Hollywood in the 1950s was a mosaic of studios, each with its own stable of stars that churned out movies with machine-like efficiency. Written and directed by Joel Coen and Ethan Coen, Hail, Caesar!, an exuberant satire of that cinematic era, has installed an unlikely human hub at the center of it all.
Eddie Mannix (Josh Brolin) is many things. As an executive of Capitol Pictures Studios, he’s a fixer of potential scandals, casting deal maker and celebrity wrangler. In his personal life, he’s a devout Catholic – his substitute for the not-yet-invented smart phone? Rosary beads – and so filled with scruples and indecision about a juicy new job offer that even his confessor grows weary of giving him penance.
As the “head of physical production,” Eddie’s daily task list is a by-the-clock attempt to extinguish simultaneously burning fires. We’re not wrong to think these functions will ultimately help him figure out whether to resign from the studio. But, because these fiery emergencies spring from the clever minds of the Coen brothers, we don’t want them to be doused.
The incendiary event is the kidnapping – by a group of salon-type Communists – of Capitol’s biggest star, handsome but dimwitted Baird Whitlock (George Clooney), the featured actor in the studio’s ecumenical and toga-ridden religious offering, “Hail, Caesar!

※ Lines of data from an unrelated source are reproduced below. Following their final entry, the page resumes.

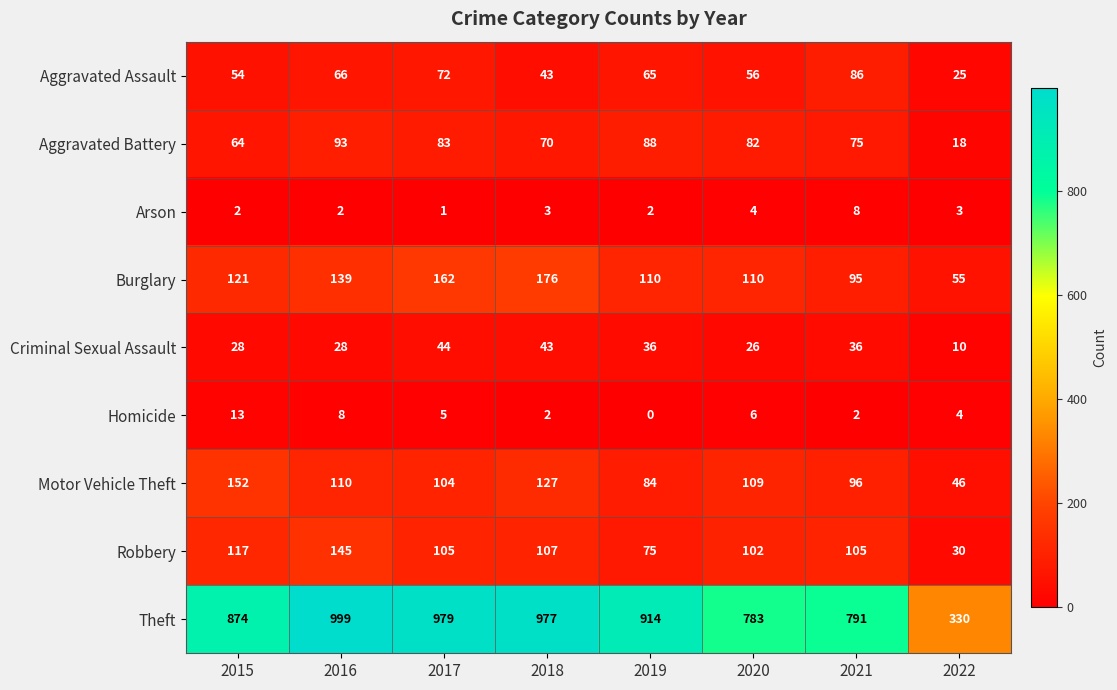

What is the sum of all Homicide values?

40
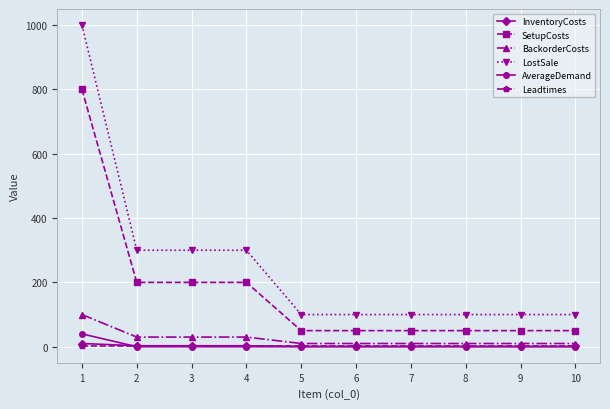

True or false: BackorderCosts has a value of 10 at 5.

True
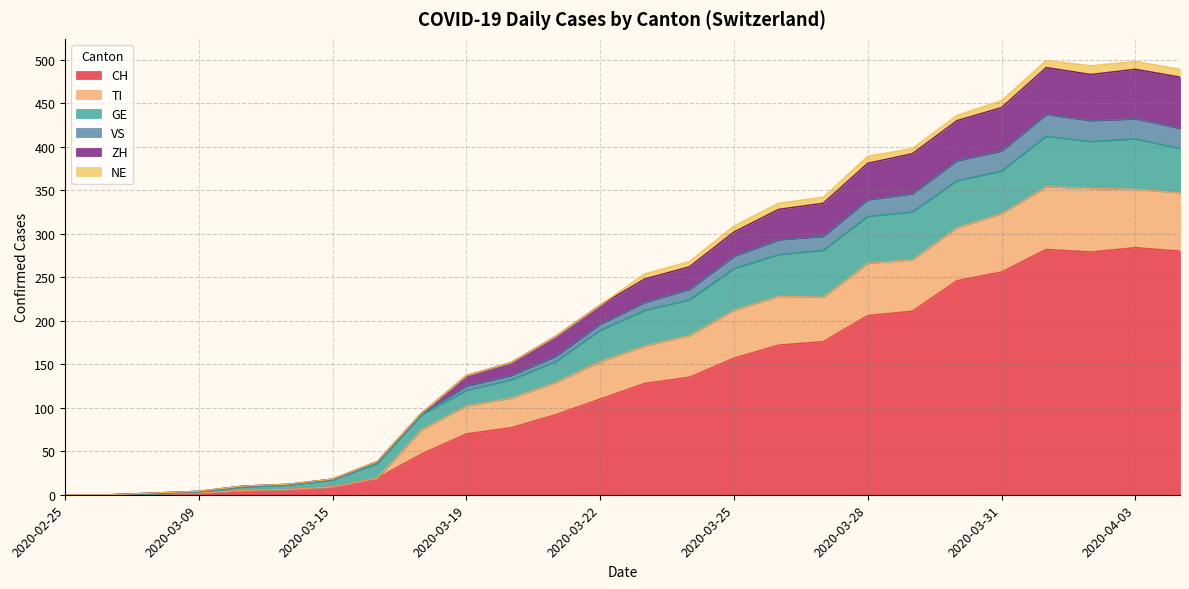

Which category has the highest value in the CH series?

2020-04-03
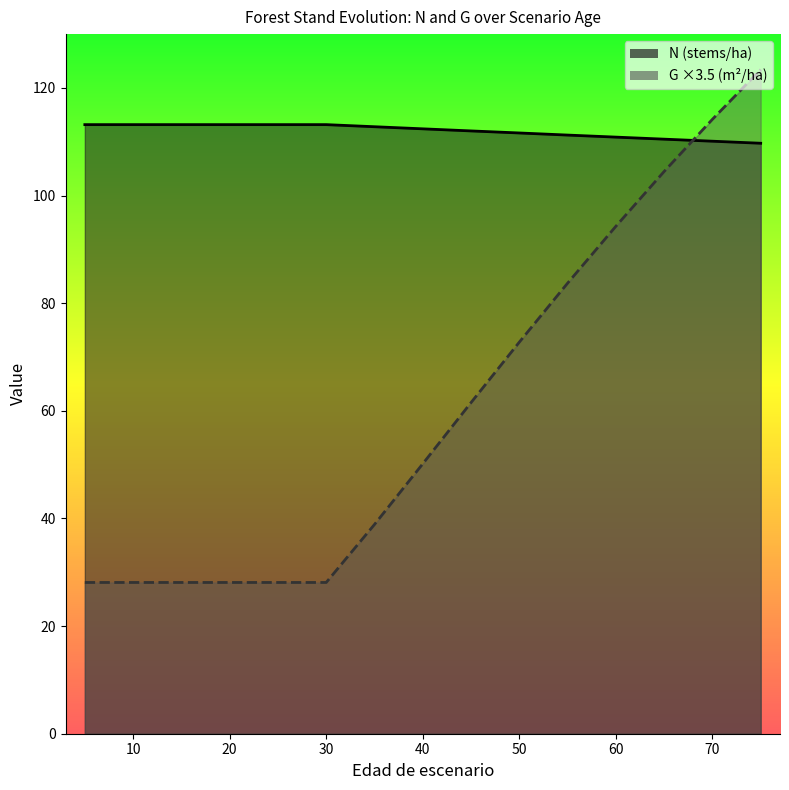

Which category has the highest value across all series?

75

A Tale of the Christ.”
While keeping on top of Baird’s disappearance, Eddie’s other activities require his crossing paths with pregnant aquatic star DeeAnna (Scarlett Johansson), a mensch (Jonah Hill), a crooning cowboy (Alden Ehrenreich) unable to please a touchy director (Ralph Fiennes), twin gossip columnists (Tilda Swinton), and the studio’s song-and-dance dreamboat (Channing Tatum).
The heart of the Coens’ film is the overlap of archetypal Neptune, which rules seduction and deceit, and reality-tethered Saturn, representing the sordid truths that studios are desperate to keep hidden from the rest of humanity. It’s the Eddies of the world who prop up the business of Hollywood: mounting beautiful lies by preserving shiny veneers. In a clever contrast, the company courting Eddie is Lockheed, involved in different types of wartime atrocities, whose representative states, “Aviation is serious,” assuring his potential hire he’d no longer be “babysitting oddballs and misfits.”
DeeAnna, the swim goddess who’s armed with a trident and is no stranger to mermaid costumes, is as close to underwater, fuzzed-out Neptune as one can get until, in the end, she becomes a realistic problem solver. Tinseltown, the Coens seem to suggest, is everyone’s head trip until it’s not.
Archetype: Art: the Beautiful Lie. Entertainment.